WORK ORDER
Return every line of the records that contains the word "wapen", matching its case exactly.

ENTRIES SUPPLIED
_ _ _ _ _ _ _

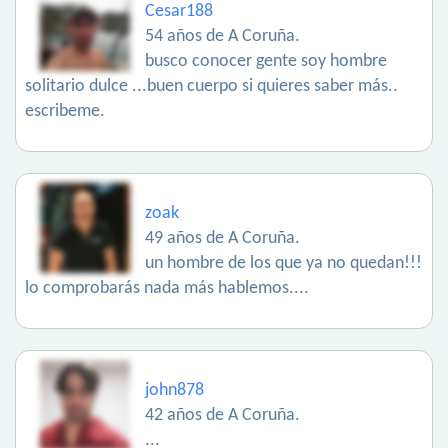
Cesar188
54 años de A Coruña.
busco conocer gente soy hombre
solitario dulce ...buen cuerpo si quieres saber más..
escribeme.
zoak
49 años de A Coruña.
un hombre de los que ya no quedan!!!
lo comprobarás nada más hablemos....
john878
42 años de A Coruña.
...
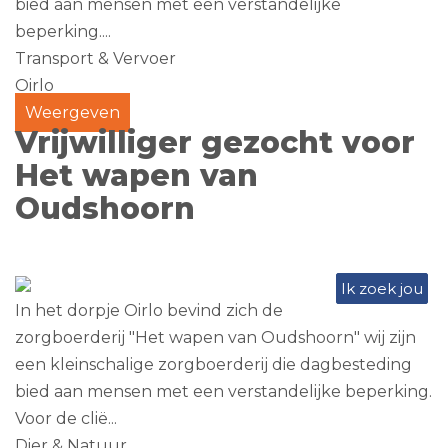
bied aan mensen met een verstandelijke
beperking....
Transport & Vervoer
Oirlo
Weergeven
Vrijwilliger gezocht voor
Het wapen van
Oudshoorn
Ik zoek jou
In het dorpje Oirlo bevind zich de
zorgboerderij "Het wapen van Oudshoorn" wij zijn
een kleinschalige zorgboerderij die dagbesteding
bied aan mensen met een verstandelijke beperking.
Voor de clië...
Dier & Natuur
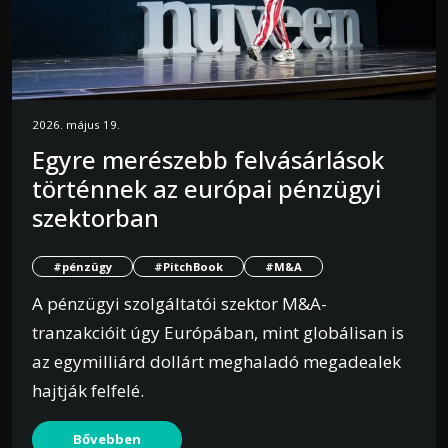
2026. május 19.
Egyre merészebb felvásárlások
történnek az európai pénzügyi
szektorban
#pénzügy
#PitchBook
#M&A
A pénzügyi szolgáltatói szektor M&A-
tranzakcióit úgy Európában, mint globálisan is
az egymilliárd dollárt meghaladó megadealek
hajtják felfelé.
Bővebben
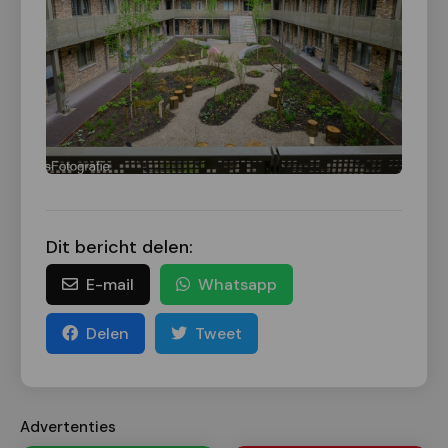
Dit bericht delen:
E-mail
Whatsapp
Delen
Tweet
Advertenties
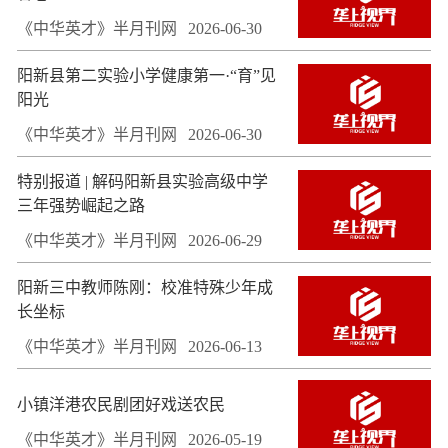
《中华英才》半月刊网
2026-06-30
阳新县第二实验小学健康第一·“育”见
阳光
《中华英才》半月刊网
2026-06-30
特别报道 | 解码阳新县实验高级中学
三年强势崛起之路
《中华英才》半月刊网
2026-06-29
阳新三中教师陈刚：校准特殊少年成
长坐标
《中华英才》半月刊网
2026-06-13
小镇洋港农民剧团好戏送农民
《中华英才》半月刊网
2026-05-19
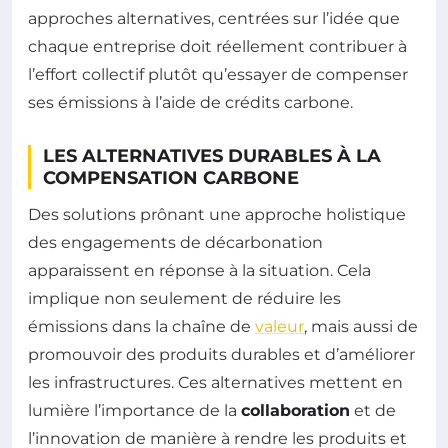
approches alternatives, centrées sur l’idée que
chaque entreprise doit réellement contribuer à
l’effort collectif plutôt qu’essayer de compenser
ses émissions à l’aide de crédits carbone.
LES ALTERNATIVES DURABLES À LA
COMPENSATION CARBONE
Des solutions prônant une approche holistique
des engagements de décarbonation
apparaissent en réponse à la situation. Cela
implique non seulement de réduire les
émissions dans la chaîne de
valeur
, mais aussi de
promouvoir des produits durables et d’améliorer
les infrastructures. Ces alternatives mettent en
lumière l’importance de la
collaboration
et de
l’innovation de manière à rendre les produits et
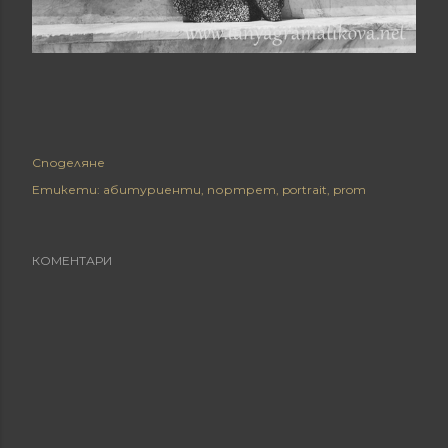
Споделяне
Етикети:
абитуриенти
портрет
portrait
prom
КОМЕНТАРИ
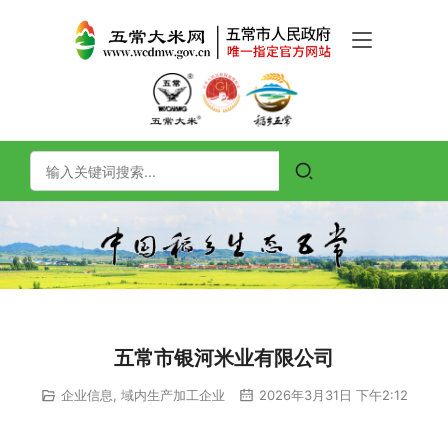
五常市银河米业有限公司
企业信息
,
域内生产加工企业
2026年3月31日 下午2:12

_ _ _ _ _ _ _

RESULT
Het wapen van
zorgboerderij "Het wapen van Oudshoorn" wij zijn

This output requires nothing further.